Medical and Dental Procedures

 

Some medical and dental procedures could damage or otherwise affect your pacemaker. Learn about these procedures below and be sure to always tell your dentist and physicians that you have an implanted device so that they can take the necessary precautions. 

 

Procedures that Can Affect Your Pacemaker

The following medical and dental procedures can affect your pacemaker and/or injure you. If you must have any of these procedures, be sure to talk with your heart doctor and the doctor performing the procedure about what can be done to protect you and your device.

Magnetic Resonance Imaging (MRI)

An MRI is a diagnostic test that uses a powerful magnet and radio waves to produce images of the human body. You may be able to have an MRI scan if you have a Boston Scientific ImageReady MR Conditional pacing system. Talk to your physician about the capabilities of your particular device and leads.

If your system is not one of those eligible to be scanned or if the required conditions are not met, an MRI scan can severely damage your pacemaker or injure you and should not be performed. Your doctor must always confirm that both you and your pacing system are eligible and ready for an MRI in order for you to undergo this procedure.

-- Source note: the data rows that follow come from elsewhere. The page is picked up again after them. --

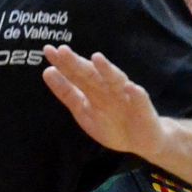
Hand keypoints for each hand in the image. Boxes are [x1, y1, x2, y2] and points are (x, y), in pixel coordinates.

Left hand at [41, 45, 166, 160]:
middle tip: (63, 50)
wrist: (142, 140)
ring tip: (97, 58)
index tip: (48, 51)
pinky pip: (140, 100)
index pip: (76, 75)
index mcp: (93, 90)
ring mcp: (126, 97)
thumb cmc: (111, 124)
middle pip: (91, 75)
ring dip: (107, 70)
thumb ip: (67, 93)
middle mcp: (108, 89)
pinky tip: (130, 88)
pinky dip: (136, 94)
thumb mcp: (83, 110)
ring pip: (116, 82)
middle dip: (78, 63)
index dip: (63, 64)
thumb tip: (48, 71)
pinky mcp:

Hospitals keep MRI equipment in rooms marked with signs that indicate magnets are inside. Do not go inside these rooms unless your physician has confirmed that you meet the requirements for an MRI scan.

Diathermy

Diathermy should not be performed as it uses an electrical field to apply heat to tissues in the body and could damage your device or injure you.

Electrocautery

Electrocautery is used during surgical procedures to stop vessels from bleeding.

Electrolysis and Thermolysis

These dermatology or hair removal procedures pass electrical current into the skin. Talk with your heart doctor before having either of these treatments.

External Defibrillation

Typically used in medical emergencies, this procedure uses external equipment to deliver an electrical shock to your heart to restore a rapid and irregular heart rate to a normal rhythm. External defibrillation can affect your pacemaker, but can still be performed if necessary. Be sure to contact your physician as soon as possible if you receive external defibrillation to verify that your pacemaker is functioning properly.

Lithotripsy

Used to break up stones in the urinary tract, such as kidney stones, lithotripsy can damage your pacemaker if certain precautions are not taken. 

Therapeutic Radiation Treatment for Cancer 

This procedure for cancer can affect your device and will require special precautions. If you need radiation treatment, talk with your heart doctor and the doctor performing the procedure.

Transcutaneous Electrical Nerve Stimulation (TENS) Unit 

This device prescribed by physicians or chiropractors to control chronic pain can affect your pacemaker. 

 

Procedures that Will NOT Affect Your Pacemaker

Most medical and dental procedures will not affect your pacemaker. Some examples include:

  • Dental drills and cleaning equipment
  • Diagnostic X-rays
  • Diagnostic ultrasound procedures
  • Mammograms

NOTE: Mammograms will not interfere with your pacemaker. However, your pacemaker could be damaged if it gets compressed in the mammogram machine. Make sure the doctor or technician knows you have an implanted device.

  • EKG machines
  • CT scans

 

Talk to Your Doctor

If you need to undergo any medical or surgical procedures, be sure to tell your dentist and/or doctor that you have a pacemaker system. They can contact the physician who monitors your device to find the best way to provide treatment.